I made the same mistake most people who grow up very very poor make. My kids didn't know what it was like to do without. Now they are seeing it is a give and take thing. Mom does without for them and they do without for mom. This can only be a good thing. Was it me that started these choices NO it was the hubby. When the doc said I could try to start losing weight since all the meds were pretty much out of my system and I said oh I want to get this weight off. He said, thats it. EVERYONE is going to do what has to be done so you can lose weight. His and their support has more value than any money in the world. It can't be bought, it can only be given freely with love.

Charbar
12-01-2007, 08:52 PM
Thanks ladies for all the replies... it's not that I don't want to or don't think I deserve it (trust me, I deserve it) It's me.. being a martyr. And I have no reason to do this. It's kind of sick really. Like I'm trying to make up what I'm not giving them - a normal wife/mom. Really weird and sick.. boy, I need a therapist or something!

LaurieDawn
12-02-2007, 09:56 AM
I know that I still occasionally use my kids as a crutch for not doing what I need to do. Maybe that's part of it for you???? I used to buy foods that were "for the kids" that I couldn't keep away from. Now, I sometimes feel guilty when I don't buy them those things, but I know they don't need it anymore than I do. I also have been known to play the "I can't exercise because the kids need me to..." game. Dr. Phil talks about the "payback" for behaviors we can't seem to stop. Maybe the martyrdom provides you with excuses, etc. I know that when I properly prioritize and organize my time, I can do all of the important things for my kids without jeopardizing my own health. (However, that does not mean that my kids think that they always get everything they "need.") It's tough, and I know that whatever it is that's causing you to struggle, you will find a solution.

mj5
12-02-2007, 10:18 AM
I make my time at the gym my time to focus on me--I have my favorite music on my mp3 player or a good book to read if I am on the bike. Unless I am on call for work, the cell phone stays in the car. I make a conscious effort to just focus on what I am doing--not trying to problem solve work stuff or home stuff...easier said than done some days.

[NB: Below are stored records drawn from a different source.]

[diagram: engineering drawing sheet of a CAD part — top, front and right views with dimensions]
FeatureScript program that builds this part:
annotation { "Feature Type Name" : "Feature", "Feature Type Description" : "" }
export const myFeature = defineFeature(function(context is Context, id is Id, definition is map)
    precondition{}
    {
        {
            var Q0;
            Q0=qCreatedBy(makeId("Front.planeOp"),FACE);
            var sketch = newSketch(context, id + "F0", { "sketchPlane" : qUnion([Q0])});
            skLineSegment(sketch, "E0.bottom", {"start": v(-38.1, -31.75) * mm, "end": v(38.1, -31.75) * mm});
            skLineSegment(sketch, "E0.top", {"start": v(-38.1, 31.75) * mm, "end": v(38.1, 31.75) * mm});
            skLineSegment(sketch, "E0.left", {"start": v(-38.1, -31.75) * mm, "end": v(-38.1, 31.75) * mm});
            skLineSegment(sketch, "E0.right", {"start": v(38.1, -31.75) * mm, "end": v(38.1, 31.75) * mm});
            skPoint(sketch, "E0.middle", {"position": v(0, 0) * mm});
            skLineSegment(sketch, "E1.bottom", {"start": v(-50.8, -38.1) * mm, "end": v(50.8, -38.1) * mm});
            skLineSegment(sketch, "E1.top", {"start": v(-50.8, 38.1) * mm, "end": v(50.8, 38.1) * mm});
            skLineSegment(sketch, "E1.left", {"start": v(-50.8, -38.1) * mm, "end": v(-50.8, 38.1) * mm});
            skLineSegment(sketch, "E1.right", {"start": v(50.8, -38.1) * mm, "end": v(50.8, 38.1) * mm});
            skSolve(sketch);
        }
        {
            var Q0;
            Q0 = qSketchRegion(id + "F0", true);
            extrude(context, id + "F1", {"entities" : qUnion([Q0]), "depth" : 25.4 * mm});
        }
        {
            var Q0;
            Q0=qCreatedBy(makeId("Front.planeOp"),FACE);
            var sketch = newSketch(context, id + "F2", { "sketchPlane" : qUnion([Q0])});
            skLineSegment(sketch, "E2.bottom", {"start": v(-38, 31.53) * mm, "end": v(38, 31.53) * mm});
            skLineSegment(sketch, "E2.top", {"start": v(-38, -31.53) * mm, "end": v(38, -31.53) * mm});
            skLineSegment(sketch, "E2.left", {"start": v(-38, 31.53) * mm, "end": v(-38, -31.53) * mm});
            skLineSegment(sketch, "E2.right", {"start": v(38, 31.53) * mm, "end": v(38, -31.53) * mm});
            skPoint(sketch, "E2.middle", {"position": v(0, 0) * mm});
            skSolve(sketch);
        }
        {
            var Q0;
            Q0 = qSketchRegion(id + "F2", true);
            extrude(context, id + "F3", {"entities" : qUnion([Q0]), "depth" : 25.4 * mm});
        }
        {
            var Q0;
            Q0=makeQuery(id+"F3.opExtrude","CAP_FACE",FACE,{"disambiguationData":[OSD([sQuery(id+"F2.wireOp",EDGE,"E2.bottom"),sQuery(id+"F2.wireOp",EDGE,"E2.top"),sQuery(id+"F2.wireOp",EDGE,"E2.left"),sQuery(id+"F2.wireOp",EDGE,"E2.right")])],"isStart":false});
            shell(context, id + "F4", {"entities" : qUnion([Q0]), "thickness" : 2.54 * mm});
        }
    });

I also try to treat myself to getting my nails done every month or so.

I try to find new, healthy recipes for my husband and I to try.

I am trying to delegate more at home as well as learning to say "no" to invitations when we are just too over-booked already.

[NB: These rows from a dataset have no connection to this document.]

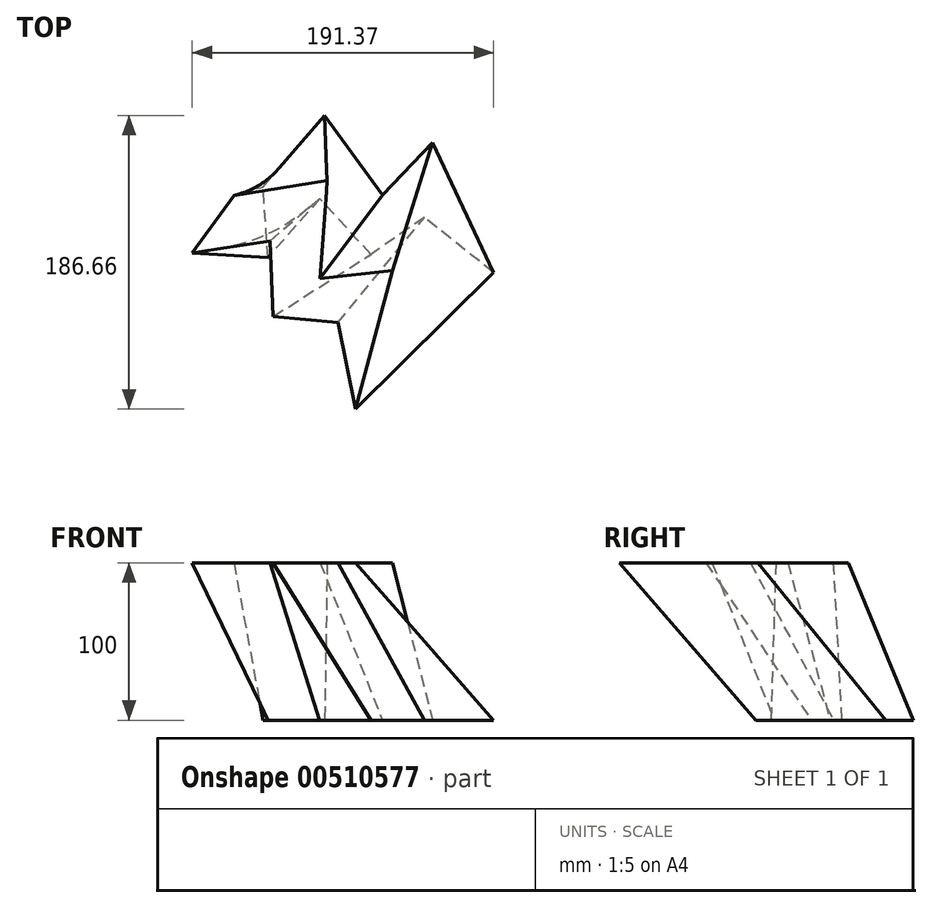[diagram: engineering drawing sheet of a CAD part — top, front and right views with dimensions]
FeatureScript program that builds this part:
annotation { "Feature Type Name" : "Feature", "Feature Type Description" : "" }
export const myFeature = defineFeature(function(context is Context, id is Id, definition is map)
    precondition{}
    {
        {
            var Q0;
            Q0=qCreatedBy(makeId("Top.planeOp"),FACE);
            var sketch = newSketch(context, id + "F0", { "sketchPlane" : qUnion([Q0])});
            skLineSegment(sketch, "E0", {"start": v(-47.55, 5.08) * mm, "end": v(-8.34, 50.56) * mm});
            skLineSegment(sketch, "E1", {"start": v(-8.34, 50.56) * mm, "end": v(28.25, 0) * mm});
            skLineSegment(sketch, "E2", {"start": v(28.25, 0) * mm, "end": v(60.14, 33.3) * mm});
            skLineSegment(sketch, "E3", {"start": v(60.14, 33.3) * mm, "end": v(98.82, -49.29) * mm});
            skLineSegment(sketch, "E4", {"start": v(98.82, -49.29) * mm, "end": v(54.9, -14.26) * mm});
            skLineSegment(sketch, "E5", {"start": v(54.9, -14.26) * mm, "end": v(20.93, -37.78) * mm});
            skLineSegment(sketch, "E6", {"start": v(20.93, -37.78) * mm, "end": v(-11.48, -2.24) * mm});
            skLineSegment(sketch, "E7", {"start": v(-11.48, -2.24) * mm, "end": v(-44.41, -39.88) * mm});
            skLineSegment(sketch, "E8", {"start": v(-44.41, -39.88) * mm, "end": v(-47.55, 5.08) * mm});
            skSolve(sketch);
        }
        {
            var Q0;
            Q0=qCreatedBy(makeId("Top.planeOp"),FACE);
            cPlane(context, id + "F1", {"entities" : qUnion([Q0]), "cplaneType" : CPlaneType.OFFSET, "offset" : 100 * mm, "width" : 150 * mm, "height" : 150 * mm});
        }
        {
            var Q0;
            Q0=qCreatedBy(id+"F1.planeOp",FACE);
            var sketch = newSketch(context, id + "F2", { "sketchPlane" : qUnion([Q0])});
            skLineSegment(sketch, "E9", {"start": v(-66.06, -0.37) * mm, "end": v(-6.79, 9.27) * mm});
            skLineSegment(sketch, "E10", {"start": v(-6.79, 9.27) * mm, "end": v(-11.26, -52.98) * mm});
            skLineSegment(sketch, "E11", {"start": v(-11.26, -52.98) * mm, "end": v(34.58, -47.96) * mm});
            skLineSegment(sketch, "E12", {"start": v(34.58, -47.96) * mm, "end": v(11.12, -136.1) * mm});
            skLineSegment(sketch, "E13", {"start": v(11.12, -136.1) * mm, "end": v(0, -81.04) * mm});
            skLineSegment(sketch, "E14", {"start": v(0, -81.04) * mm, "end": v(-41.15, -77.22) * mm});
            skLineSegment(sketch, "E15", {"start": v(-41.15, -77.22) * mm, "end": v(-43.13, -29.16) * mm});
            skLineSegment(sketch, "E16", {"start": v(-43.13, -29.16) * mm, "end": v(-92.55, -36.82) * mm});
            skLineSegment(sketch, "E17", {"start": v(-92.55, -36.82) * mm, "end": v(-66.06, -0.37) * mm});
            skSolve(sketch);
        }
        {
            var Q0;
            Q0=makeQuery(id+"F2.imprint","IMPRINT",FACE,{"disambiguationData":[TD([[makeQuery(id+"F2.imprint","IMPRINT",EDGE,{"derivedFrom":sQuery(id+"F2.wireOp",EDGE,"E9")}),-1.0]])]});
            var Q1;
            Q1=makeQuery(id+"F0.imprint","IMPRINT",FACE,{"disambiguationData":[TD([[makeQuery(id+"F0.imprint","IMPRINT",EDGE,{"derivedFrom":sQuery(id+"F0.wireOp",EDGE,"E0")}),-1.0]])]});
            loft(context, id + "F3", {"sheetProfilesArray" : [{ "sheetProfileEntities" : qUnion([Q0]) }, { "sheetProfileEntities" : qUnion([Q1]) }]});
        }
    });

Probably my favorite of all is every night I spend time snuggled up w/ my dogs--I think they look forward to this as much as I do--they 'come to get me' if I am taking too long--have I mentioned that they are VERY spoiled dogs?! Sitting w/ them all curled up is a great way to relax every night!

Tonia
12-02-2007, 11:13 AM
Wow...you ladies are brilliant. You said everything I was going to say!!! ;) ;)

I will add, though, that I LOVE Purples reward packages....LOVE 'em! What a wonderful idea...I usually limit myself to clothes (You know, the few times I deserve a reward).

Also, Dana, try to think about what you ARE giving your kids instead of what you are not...
-Making them find their own shoes (an international problem :dizzy: ...but still)
-Making them remember to do and put away their homework
-having them pick up after theirselves
-Having them HELP clean the house
-Having them do their own laundry (yep, I do! but they are 13 or older):o
-Whatever else I cannot think about at this hour on a Sunday morning...!
All of these things teach responsibility and it is not cruel or unusual punishment (the punishment would be waking them up early to pull weeds...or whatever they hate the most).
Anyway, best of luck to you, girl...get this wrapped up in your mind and you will do awesome!